Le corps de la pyramide est constitué de disgrâces jumelles : envie et orgueil.
Et tout en haut, à la tête, pierre d'angle, âme du système des disgrâces, l'avarice. Telle est la trinité qui mène le monde.
De nos jours, elle organise les sociétés selon un mode de vie publicitaire, autopromotion et débinage de la concurrence.
Ici l'homothétie entre la macrostructure et la microstructure est évidente.
Quand règne le Tout-Marché, multinationales, états, secteurs d'activité, ne connaissent que la logique commerciale de la plus-value.
Dans le processus de vente-achat impliquant nécessairement un gagnant et un perdant, il faut être celui qui gagne. Et n'être rien d'autre.
Côté microstructure on est ici à l'étage du Moi sans doute, comme avec gourmandise etc. on était à l'étage du Ça.
Ou encore, plutôt que le concept du Moi freudien, je me demande si l'Imaginaire lacanien ne serait pas plus pertinent.
Car il arrive même à Lacan d'être lumineux. Réconfortant, non ?
L’Imaginaire désigne le fonctionnement du Moi sur le mode spéculaire = en fonction d'un miroir (dont le parangon est à jamais la mare à Narcisse), conduisant à un rapport de rivalité mimétique à autrui.

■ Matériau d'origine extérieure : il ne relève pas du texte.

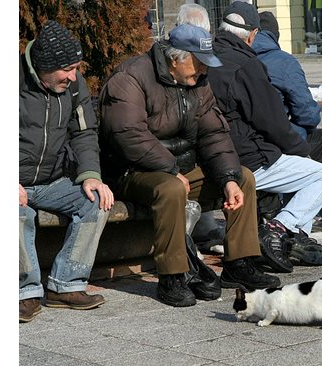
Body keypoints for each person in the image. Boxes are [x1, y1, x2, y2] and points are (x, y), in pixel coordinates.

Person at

La réalité se voit et se vit alors sur le mode défensif et projectif. « Le moi est paranoïaque ».
Toute la disgrâce, fondamentalement, est là : vivre dans une perpétuelle comparaison à l'autre. Et ainsi
1) ne pas pouvoir savourer le bonheur d'exister. Purement et simplement.
« Perfection et imperfection ne sont donc, en vérité, que des manières de penser, à savoir, des notions que nous forgeons habituellement du fait que nous comparons entre eux des individus de même espèce ou de même genre : et c'est pour cette raison que j'ai dit plus haut (Défin 6 partie 2) que quant à moi, par réalité et par perfection j'entends la même chose. »
Spinoza : Éthique (Préface partie 4)
2) risquer perpétuellement d'être perdant devant l'autre, d'être moins que lui.
C'est ce double mécanisme qui noue l'alliance infernale entre envie et orgueil. Pour être sûr de n'être pas perdant au jeu de la comparaison, on fait son auto-promotion, on frime, on brille, on exhibe ses atouts. Ou on feint d'en avoir.
Prompt à envier, l'autre n'y voit que du feu. Et se lance à son tour dans la surenchère. C'est cela aussi qui fait l'avarice : le plus sûr, dans le doute d'être, est d'appuyer son être sur un avoir.
Envie/orgueil/avarice, avarice/orgueil/envie : le cercle vicieux ne cesse de se resserrer, jusqu'à nous couper le souffle.
Tel est le tableau global. À partir de la prochaine fois, on zoomera sur quelques points.